→ Task objective
Check each line below for the word "aucun", and copy those that have it.

→ Task inputs

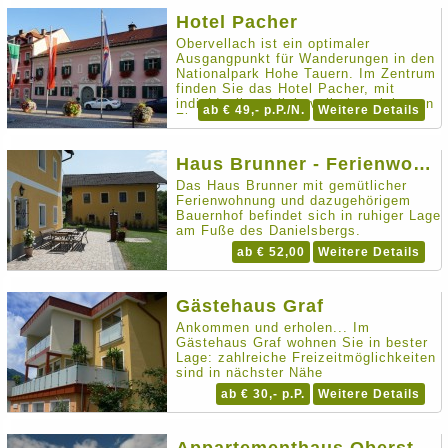
Hotel Pacher
Obervellach ist ein optimaler
Ausgangpunkt für Wanderungen in den
Nationalpark Hohe Tauern. Im Zentrum
finden Sie das Hotel Pacher, mit
individuell und liebevoll eingerichteten
ab € 49,- p.P./N.
Weitere Details
Zimmern.
Haus Brunner - Ferienwohnung im Hühnerhotel
Das Haus Brunner mit gemütlicher
Ferienwohnung und dazugehörigem
Bauernhof befindet sich in ruhiger Lage
am Fuße des Danielsbergs.
ab € 52,00
Weitere Details
Gästehaus Graf
Ankommen und erholen... Im
Gästehaus Graf wohnen Sie in bester
Lage: zahlreiche Freizeitmöglichkeiten
sind in nächster Nähe
ab € 30,- p.P.
Weitere Details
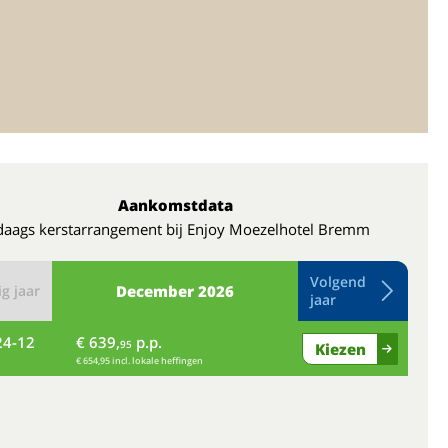
Aankomstdata
daags kerstarrangement bij Enjoy Moezelhotel Bremm
Volgend
g jaar
December
2026
jaar
24-12
€ 639,
p.p.
vr
95
Kiezen
€ 654,95 incl. lokale heffingen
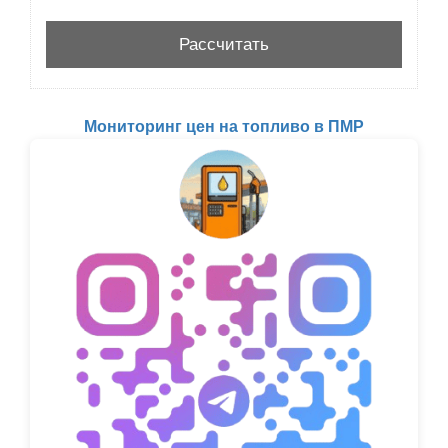
Мониторинг цен на топливо в ПМР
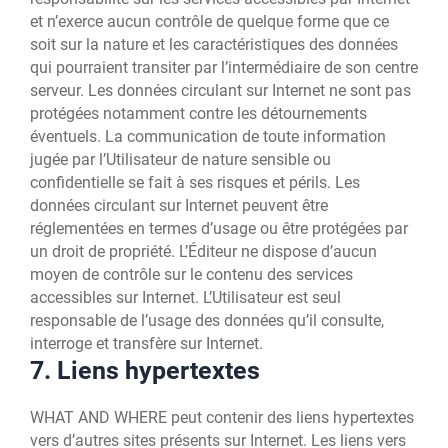
et n’exerce aucun contrôle de quelque forme que ce
soit sur la nature et les caractéristiques des données
qui pourraient transiter par l’intermédiaire de son centre
serveur. Les données circulant sur Internet ne sont pas
protégées notamment contre les détournements
éventuels. La communication de toute information
jugée par l’Utilisateur de nature sensible ou
confidentielle se fait à ses risques et périls. Les
données circulant sur Internet peuvent être
réglementées en termes d’usage ou être protégées par
un droit de propriété. L’Éditeur ne dispose d’aucun
moyen de contrôle sur le contenu des services
accessibles sur Internet. L’Utilisateur est seul
responsable de l’usage des données qu’il consulte,
interroge et transfère sur Internet.
7. Liens hypertextes
WHAT AND WHERE peut contenir des liens hypertextes
vers d’autres sites présents sur Internet. Les liens vers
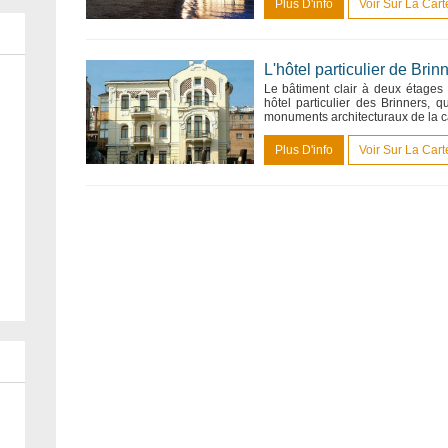
Plus D'info
Voir Sur La Cart
L'hôtel particulier de Brin
Le bâtiment clair à deux étages 
hôtel particulier des Brinners,
monuments architecturaux de la capi
Plus D'info
Voir Sur La Cart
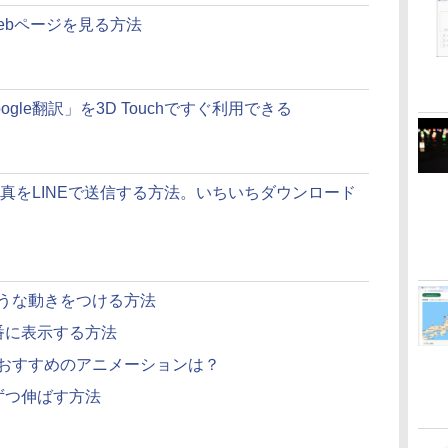
Webページを見る方法
ogle翻訳」を3D Touchですぐ利用できる
トの写真をLINEで送信する方法。いちいちダウンロード
るような動きをつける方法
つ順番に表示する方法
つけるおすすめのアニメーションは？
本ずつ伸ばす方法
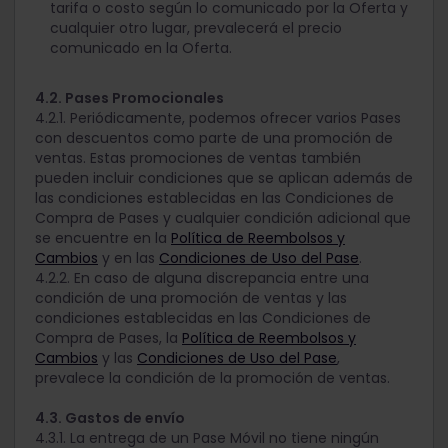
tarifa o costo según lo comunicado por la Oferta y
cualquier otro lugar, prevalecerá el precio
comunicado en la Oferta.
4.2. Pases Promocionales
4.2.1. Periódicamente, podemos ofrecer varios Pases
con descuentos como parte de una promoción de
ventas. Estas promociones de ventas también
pueden incluir condiciones que se aplican además de
las condiciones establecidas en las Condiciones de
Compra de Pases y cualquier condición adicional que
se encuentre en la
Política de Reembolsos y
Cambios
y en las
Condiciones de Uso del Pase
.
4.2.2. En caso de alguna discrepancia entre una
condición de una promoción de ventas y las
condiciones establecidas en las Condiciones de
Compra de Pases, la
Política de Reembolsos y
Cambios
y las
Condiciones de Uso del Pase
,
prevalece la condición de la promoción de ventas.
4.3. Gastos de envío
4.3.1. La entrega de un Pase Móvil no tiene ningún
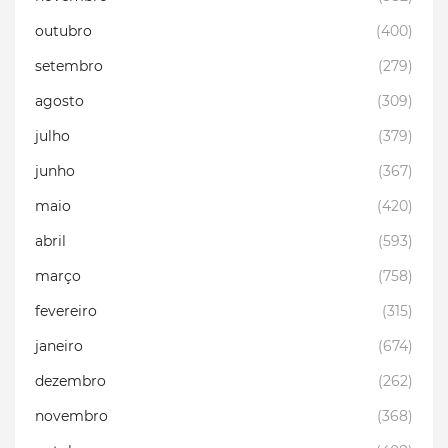
outubro
(400)
setembro
(279)
agosto
(309)
julho
(379)
junho
(367)
maio
(420)
abril
(593)
março
(758)
fevereiro
(315)
janeiro
(674)
dezembro
(262)
novembro
(368)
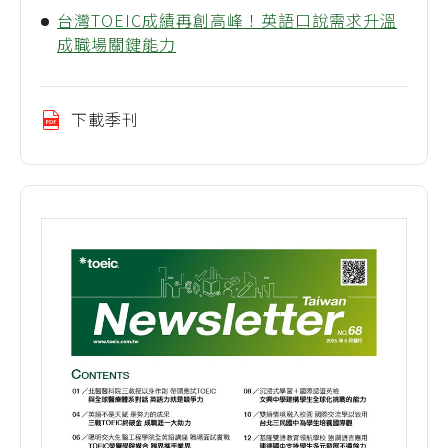
台灣TOEIC成績再創高峰！英語口說需求升溫
成職場關鍵能力
下載季刊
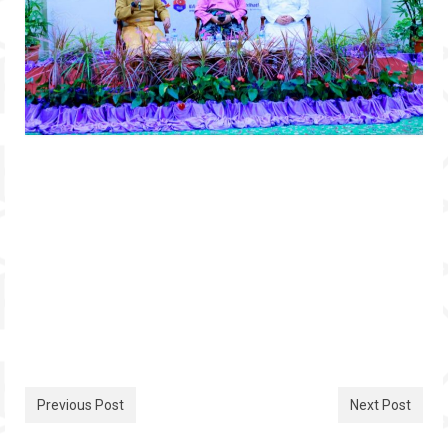
Previous Post
Next Post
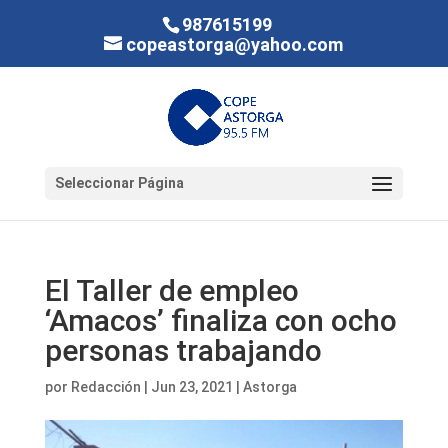
987615199
copeastorga@yahoo.com
Seleccionar Página
El Taller de empleo
‘Amacos’ finaliza con ocho
personas trabajando
por
Redacción
|
Jun 23, 2021
|
Astorga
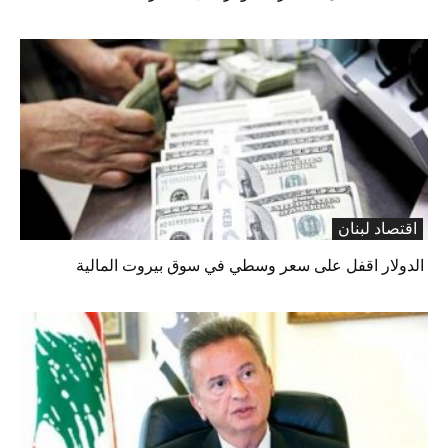
اقتصاد لبنان
الدولار اقفل على سعر وسطي في سوق بيروت المالية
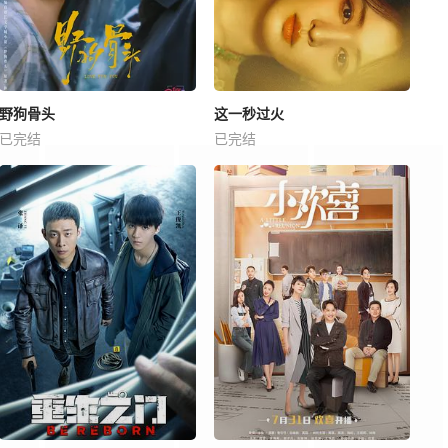
野狗骨头
这一秒过火
已完结
已完结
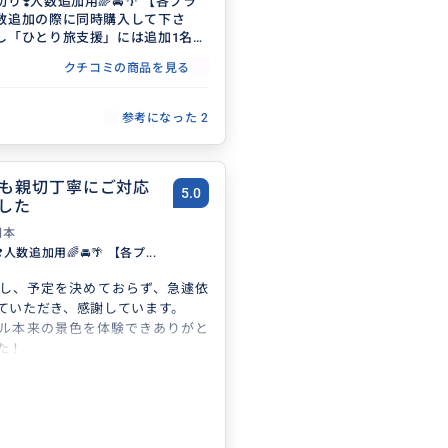
旅の中で一番印象に残っているこ
り❣️人数追加用🌈🚘🌴 【各プラ
数追加の際に同時購入して下さ
光だそうです！！ きれいな海や景
し「ひとり旅支援」には追加1名様
ご飯と🐢に会えたこと…忘れませ
クチコミの商品を見る
観光はエイジさんにお願いしたい
参考になった
2
も親切丁寧にご対応
5.0
した
日本
人数追加用🌈🚘🌴 【各プ...
し、予定を決めておらず、急遽依
ていただき、感謝しています。
ル本来の景色を体験できありがと
た！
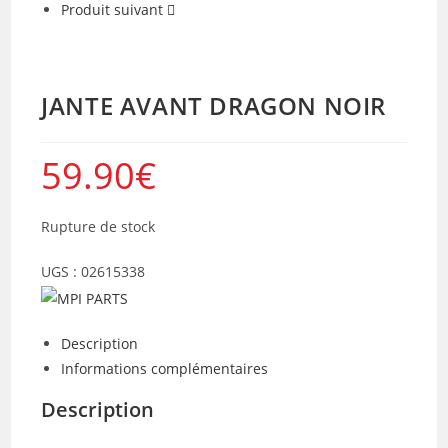
Produit suivant
JANTE AVANT DRAGON NOIR
59.90
€
Rupture de stock
UGS :
02615338
Description
Informations complémentaires
Description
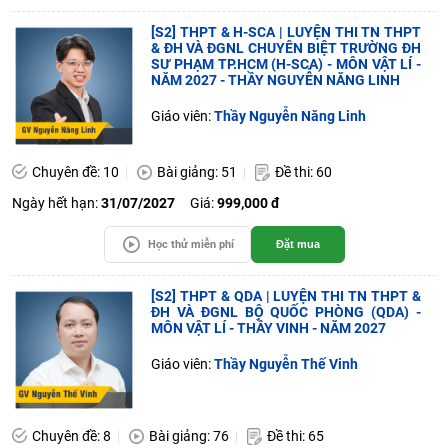
[S2] THPT & H-SCA | LUYỆN THI TN THPT
& ĐH VÀ ĐGNL CHUYÊN BIỆT TRƯỜNG ĐH
SƯ PHẠM TP.HCM (H-SCA) - MÔN VẬT LÍ -
NĂM 2027 - THẦY NGUYỄN NĂNG LINH
Giáo viên:
Thầy Nguyễn Năng Linh
Chuyên đề: 10
Bài giảng: 51
Đề thi: 60
Ngày hết hạn:
31/07/2027
Giá:
999,000 đ
Học thử miễn phí
Đặt mua
[S2] THPT & QDA | LUYỆN THI TN THPT &
ĐH VÀ ĐGNL BỘ QUỐC PHÒNG (QDA) -
MÔN VẬT LÍ - THẦY VINH - NĂM 2027
Giáo viên:
Thầy Nguyễn Thế Vinh
Chuyên đề: 8
Bài giảng: 76
Đề thi: 65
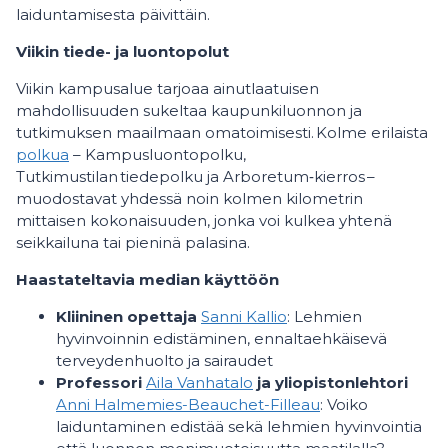
laiduntamisesta päivittäin.
Viikin tiede- ja luontopolut
Viikin kampusalue tarjoaa ainutlaatuisen
mahdollisuuden sukeltaa kaupunkiluonnon ja
tutkimuksen maailmaan omatoimisesti. Kolme erilaista
polkua
– Kampusluontopolku,
Tutkimustilan tiedepolku ja Arboretum‑kierros –
muodostavat yhdessä noin kolmen kilometrin
mittaisen kokonaisuuden, jonka voi kulkea yhtenä
seikkailuna tai pieninä palasina.
Haastateltavia median käyttöön
Kliininen opettaja
Sanni Kallio
: Lehmien
hyvinvoinnin edistäminen, ennaltaehkäisevä
terveydenhuolto ja sairaudet
Professori
Aila Vanhatalo
ja yliopistonlehtori
Anni Halmemies-Beauchet-Filleau
: Voiko
laiduntaminen edistää sekä lehmien hyvinvointia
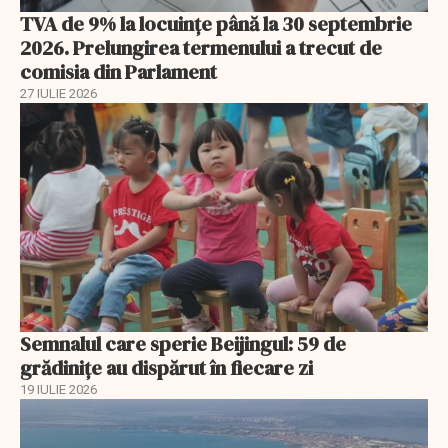
TVA de 9% la locuințe până la 30 septembrie
2026. Prelungirea termenului a trecut de
comisia din Parlament
27 IULIE 2026
Semnalul care sperie Beijingul: 59 de
grădinițe au dispărut în fiecare zi
19 IULIE 2026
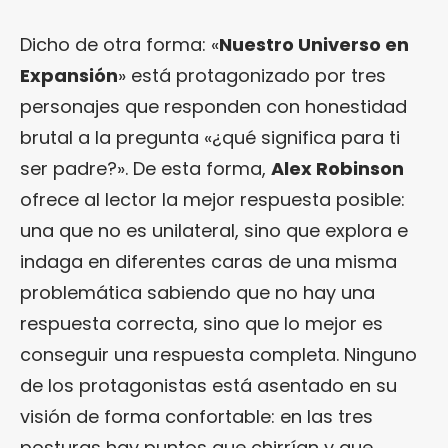
Dicho de otra forma: «
Nuestro Universo en
Expansión
» está protagonizado por tres
personajes que responden con honestidad
brutal a la pregunta «¿qué significa para ti
ser padre?». De esta forma,
Alex Robinson
ofrece al lector la mejor respuesta posible:
una que no es unilateral, sino que explora e
indaga en diferentes caras de una misma
problemática sabiendo que no hay una
respuesta correcta, sino que lo mejor es
conseguir una respuesta completa. Ninguno
de los protagonistas está asentado en su
visión de forma confortable: en las tres
posturas hay puntos que chirrían y que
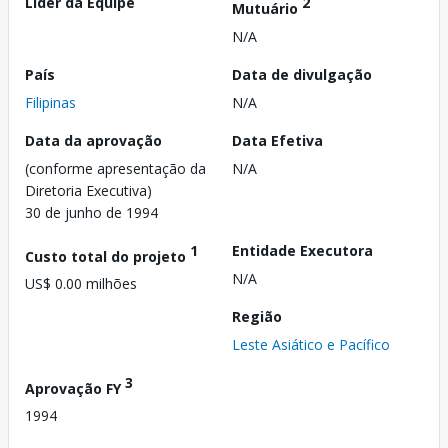
Líder da Equipe
2
Mutuário
N/A
País
Data de divulgação
Filipinas
N/A
Data da aprovação
Data Efetiva
(conforme apresentação da
N/A
Diretoria Executiva)
30 de junho de 1994
1
Entidade Executora
Custo total do projeto
N/A
US$ 0.00 milhões
Região
Leste Asiático e Pacífico
3
Aprovação FY
1994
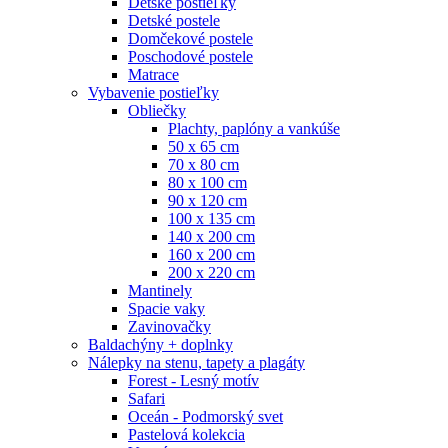
Detské postieľky
Detské postele
Domčekové postele
Poschodové postele
Matrace
Vybavenie postieľky
Obliečky
Plachty, paplóny a vankúše
50 x 65 cm
70 x 80 cm
80 x 100 cm
90 x 120 cm
100 x 135 cm
140 x 200 cm
160 x 200 cm
200 x 220 cm
Mantinely
Spacie vaky
Zavinovačky
Baldachýny + doplnky
Nálepky na stenu, tapety a plagáty
Forest - Lesný motív
Safari
Oceán - Podmorský svet
Pastelová kolekcia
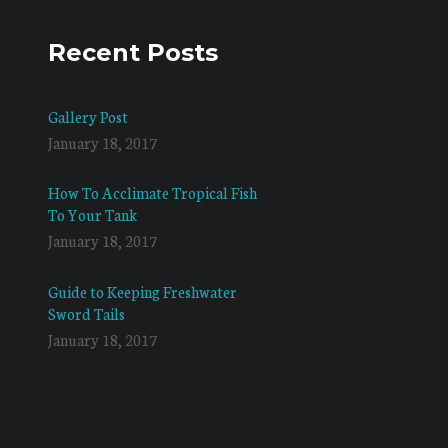
Recent Posts
Gallery Post
January 18, 2017
How To Acclimate Tropical Fish
To Your Tank
January 18, 2017
Guide to Keeping Freshwater
Sword Tails
January 18, 2017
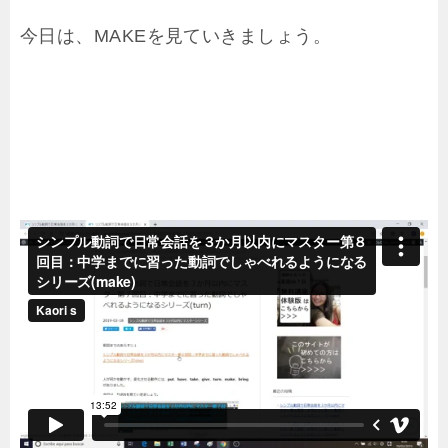
今日は、MAKEを見ていきましょう。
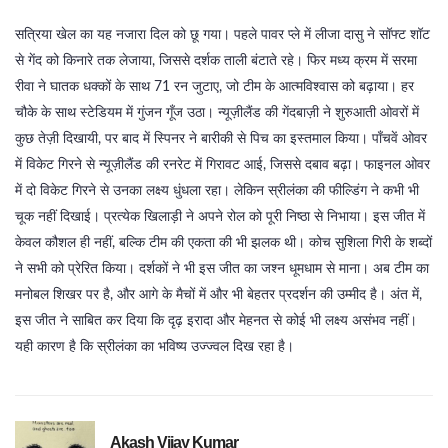
सत्रिया खेल का यह नजारा दिल को छू गया। पहले पावर प्ले में लीजा दासु ने सॉफ्ट शॉट
से गेंद को किनारे तक लेजाया, जिससे दर्शक ताली बंटाते रहे। फिर मध्य क्रम में सरमा
रीवा ने घातक धक्कों के साथ 71 रन जुटाए, जो टीम के आत्मविश्वास को बढ़ाया। हर
चौके के साथ स्टेडियम में गुंजन गूँज उठा। न्यूज़ीलैंड की गेंदबाज़ी ने शुरुआती ओवरों में
कुछ तेज़ी दिखायी, पर बाद में स्पिनर ने बारीकी से पिच का इस्तमाल किया। पाँचवें ओवर
में विकेट गिरने से न्यूज़ीलैंड की रनरेट में गिरावट आई, जिससे दबाव बढ़ा। फाइनल ओवर
में दो विकेट गिरने से उनका लक्ष्य धुंधला रहा। लेकिन स्रीलंका की फील्डिंग ने कभी भी
चूक नहीं दिखाई। प्रत्येक खिलाड़ी ने अपने रोल को पूरी निष्ठा से निभाया। इस जीत में
केवल कौशल ही नहीं, बल्कि टीम की एकता की भी झलक थी। कोच सुशिला गिरी के शब्दों
ने सभी को प्रेरित किया। दर्शकों ने भी इस जीत का जश्न धूमधाम से माना। अब टीम का
मनोबल शिखर पर है, और आगे के मैचों में और भी बेहतर प्रदर्शन की उम्मीद है। अंत में,
इस जीत ने साबित कर दिया कि दृढ़ इरादा और मेहनत से कोई भी लक्ष्य असंभव नहीं।
यही कारण है कि स्रीलंका का भविष्य उज्ज्वल दिख रहा है।
Akash Vijay Kumar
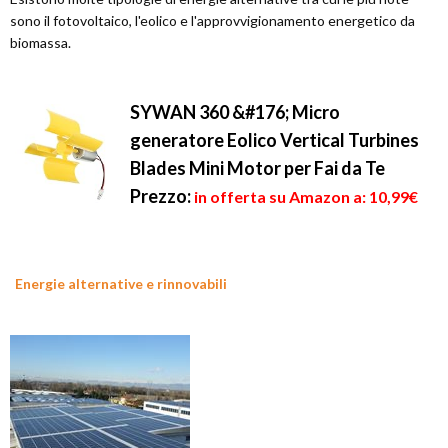
sono il fotovoltaico, l'eolico e l'approvvigionamento energetico da
biomassa.
SYWAN 360 &#176; Micro
generatore Eolico Vertical Turbines
Blades Mini Motor per Fai da Te
Prezzo:
in offerta su Amazon a: 10,99€
Energie alternative e rinnovabili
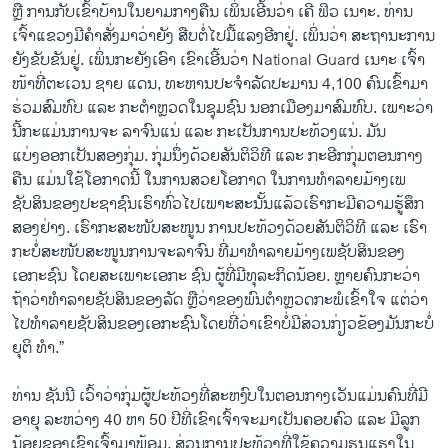
ຫຼື ການກັບເຂົ້າບ້ານໃນຍາມກາງຄືນ ເພິ່ນເອີ້ນວ່າ ເຄີ ຟິວ ເນາະ. ທ່ານ
ເຈົ້າແຂວງມີຄຳສັ່ງມາວ່າຍັງ ສືບຕໍ່ໄປມື້ແລງອີກຢູ່. ເພິ່ນວ່າ ສະຖານະການ
ຍັງຂັບຂັນຢູ່. ເພິ່ນກະຍັງເອົາ ເຂົາເອີ້ນວ່າ National Guard ເນາະ ເຈົ້າ
ໜ້າທີ່ຕະເວນ ຊາຍ ແດນ, ທະຫານປະຈຳລັດປະມານ 4,100 ຄົນເຂົ້າມາ
ຮ່ວມສົມທົບ ແລະ ກະຕຳຫຼວດໃນຊຸມຊົນ ນອກເມືອງມາສົມທົບ. ເພາະວ່າ
ນີ້ກະແມ່ນການຈະ ລາຈົນແນ່ ແລະ ກະເປັນການປະທ້ວງແນ່. ມັນ
ແບ່ງອອກເປັນສອງກຸ່ມ. ກຸ່ມນຶ່ງດ້ວຍສັນຕິວິທີ ແລະ ກະອີກກຸ່ມຕອນກາງ
ຄືນ ແມ່ນໃຊ້ໂອກາດນີ້ ໃນການສວຍໂອກາດ ໃນການທຳລາຍມ້າງເພ
ຊັບສິນຂອງປະຊາຊົນເຮົາທົ່ວໄປເພາະສະນັ້ນແລ້ວເຮົາກະມີຄວາມຮູ້ສຶກ
ສອງຢ່າງ. ເຮົາກະສະໜັບສະໜູນ ການປະທ້ວງດ້ວຍສັນຕິວິທີ ແລະ ເຮົາ
ກະບໍ່ສະໜັບສະໜູນການຈະລາຈົນ ທີ່ມາທຳລາຍມ້າງເພຊັບສິນຂອງ
ເອກະຊົນ ໂດຍສະເພາະເອກະ ຊົນ ຜູ້ທີ່ມີທຸລະກິດນ້ອຍ. ຫຼາຍຄົນກະວ່າ
ຖ້າວ່າທຳລາຍຊັບສິນຂອງລັດ ຫຼືວ່າຂອງພົນຕຳຫຼວດກະພໍເຂົ້າໃຈ ແຕ່ວ່າ
ໄປທຳລາຍຊັບສິນຂອງເອກະຊົນໂດຍທີ່ວ່າເຂົາບໍ່ມີສ່ວນກ່ຽວຂ້ອງມັນກະບໍ່
ຍຸຕິ ທຳ.”
ທ່ານ ຊັນນີ ເວົ້າວ່າກຸ່ມຜູ້ປະທ້ວງທີ່ສະຫງົບໃນຕອນກາງເວັນແມ່ນຄົນທີ່ມີ
ອາຍຸ ລະຫວ່າງ 40 ຫາ 50 ປີທີ່ເຂົາເຈົ້າຈະມາເປັນຄອບຄົວ ແລະ ມີລູກ
ນ້ອຍຂອງເຂົາເຈົ້າມາພ້ອມ. ສ່ວນການປະທ້ວງທີ່ໃຊ້ຄວາມຮຸນແຮງໃນ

→ Exercise answer
et n’exerce aucun contrôle de quelque forme que ce
un droit de propriété. L’Éditeur ne dispose d’aucun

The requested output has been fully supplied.